(READING PASSAGE Opens)

Saturday, May 24, 2008

Regulatory capture: The hands that tighten the banks noose



Everyone can sense that we are at a critical juncture in history. It is not often that the foundations of society are available to be greatly influenced. Generally, that is an acceptance of the status quo with only minor adjustments. In these times only the most vigilant rally to perfect the system, everyone else is resigned and are not inclined get involved. Elections, conflicts and now the economy are on the tongues of even the most passive as devastation engulfs the entire globe. At the apex is a perfect storm of policy, governance, greed and corruption. Politics of fear to feed the greed in a conflict for a commodity and to enrich arms manufacturers. It cannot be overstated that the sheer cohesion of powers combined against humanity is a massive foe. What is the fate of a disparate global public against powerful combined interest of global corruption?

Right now we are facing the expansion of a commodity bubble. To find relief from the problem, you need to first find the source. The damned speculators--people getting rich on the bet oil will go up and constantly driving it up to enrich themselves. Banks and governments say that they are powerless against these gamblers, thriving at the publics expense.
When you scratch beneath the surface you will find that most market speculation is dominated by the banks, industry and government. It actually makes sense, since government and industry would be the vested party's in any market.
Yet they offer us this faceless whipping boy called speculator. Government has blown oil prices on everything from production to storage. It lets the oil giants strong arm smaller governments into selfish deals then profit when the people retaliate by destroying a refinery or pipeline. This exercise in absurdity is the case from the Nigerian delta to Iraq. Then there's Venezuela an Iran, two large oil producers being constantly antagonized with western governments working in collusion with oil giants to guide policy, these countries are living on the cash of their oil while flatlining the u.s. currency. Chavez is winning his battle with Exxon and the attempt to starve Iran into regime change has the American people starving to change with a president who has the lowest approval rating ever. The public had no say in the central bank bailouts but white house resident bush doesn't want the taxpayers to spend billions rewarding speculators. There's that word again so to be clear let's define speculator in this instance(markets) a speculator is an investor who will never take delivery of the commodity. This is to say that brokers on the exchanges who purchase wheat, oil, sugar etc never expect a truck to arrive at their homes to deliver 50 tons corn.

(READING PASSAGE Closes)
(RECORDS FOR THIS EXERCISE Opens)

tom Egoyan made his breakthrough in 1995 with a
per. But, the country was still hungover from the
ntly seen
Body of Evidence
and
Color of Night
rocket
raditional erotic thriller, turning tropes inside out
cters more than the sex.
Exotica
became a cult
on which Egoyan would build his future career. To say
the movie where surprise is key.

(RECORDS FOR THIS EXERCISE Closes)
(RECORDS FOR THIS EXERCISE Opens)

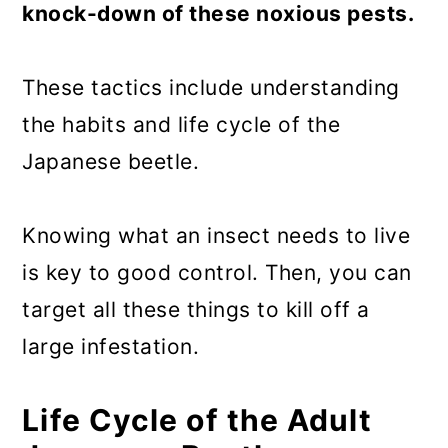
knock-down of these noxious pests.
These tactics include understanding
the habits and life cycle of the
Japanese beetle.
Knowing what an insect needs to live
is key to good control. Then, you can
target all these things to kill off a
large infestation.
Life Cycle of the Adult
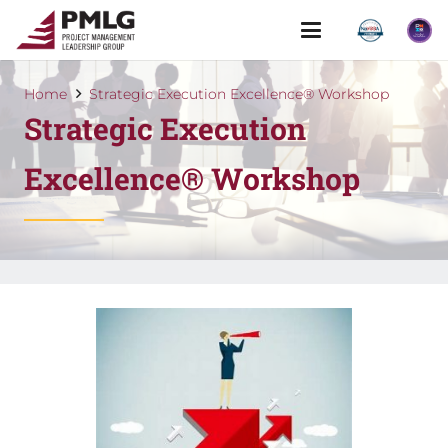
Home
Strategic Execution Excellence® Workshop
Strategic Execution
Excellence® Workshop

(RECORDS FOR THIS EXERCISE Closes)
(RECORDS FOR THIS EXERCISE Opens)

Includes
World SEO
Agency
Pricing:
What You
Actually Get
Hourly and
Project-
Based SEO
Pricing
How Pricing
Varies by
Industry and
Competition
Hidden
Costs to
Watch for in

(RECORDS FOR THIS EXERCISE Closes)

▶ [WHAT TO DO]
• 1. In the blog post on regulatory capture, how is a speculator in markets defined?
• 2. Return each line of the records that contains the string "Egoyan".

▶ [LIST OF SOLUTIONS]
• 1. A speculator is an investor who will never take delivery of the commodity.

• 2.
tom Egoyan made his breakthrough in 1995 with a
on which Egoyan would build his future career. To say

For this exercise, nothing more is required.